Today’s publication of the FCA’s final AMMS report shows both that the regulator has listened and that the fund industry has managed to get its message across fairly coherently. But whilst it may be perceived as a slight softening from the stance taken by the FCA last November – particularly around “all-in pricing” (a corner the regulator seems to now be trying to slowly back its way out of) the industry is not in for an easy ride by any means.
There are a couple of interesting points emerging from the final report. First, by shifting some of the burden of governance and duty of care towards end clients into the SMCR, the FCA is sending out a very strong signal about how it wants individual and corporate behaviour to change, and perhaps where it considers the greatest improvements are to be made.

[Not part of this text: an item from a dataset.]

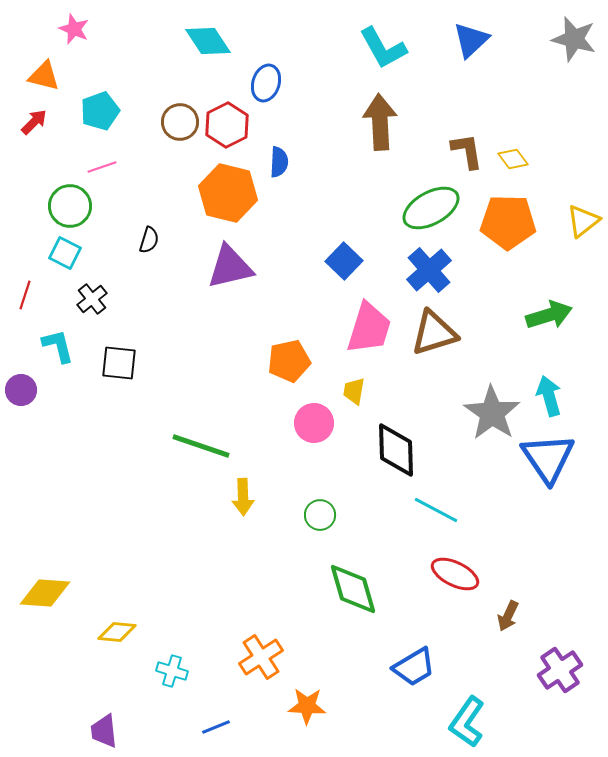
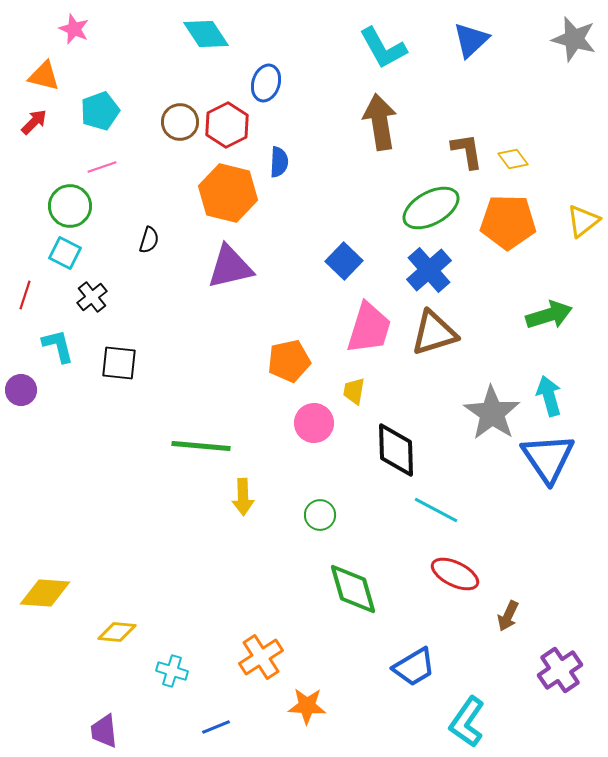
cyan diamond at (208, 41): moved 2 px left, 7 px up
brown arrow at (380, 122): rotated 6 degrees counterclockwise
black cross at (92, 299): moved 2 px up
green line at (201, 446): rotated 14 degrees counterclockwise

Second, investment consultants have dealt with this lobbying process less effectively than asset managers. Whilst the regulator acknowledges the undertaking in lieu, made by the big three, to try and avoid being referred to the CMA, ultimately the FCA has said “thanks, but no thanks”. The fact that these undertakings were made in private in a perceived act of “collusion” is an irony few have missed.
Furthermore, it’s clear that the threat Brexit poses to the industry, and therefore the Treasury revenues, has also been taken into account, whether this is explicit or not. The industry needs to sharpen up, but this is not the time for heavy handedness, particularly with MiFID II also on the horizon.
But the biggest takeaway is that the regulator will be closely accompanying the industry on its journey to meet these new regulatory demands. The threat of a CMA referral for the asset management sector may have rescinded but it remains in the shadows. Failure to comply with both the letter and spirit of the final, consulted upon rules will doubtless see it return in some form.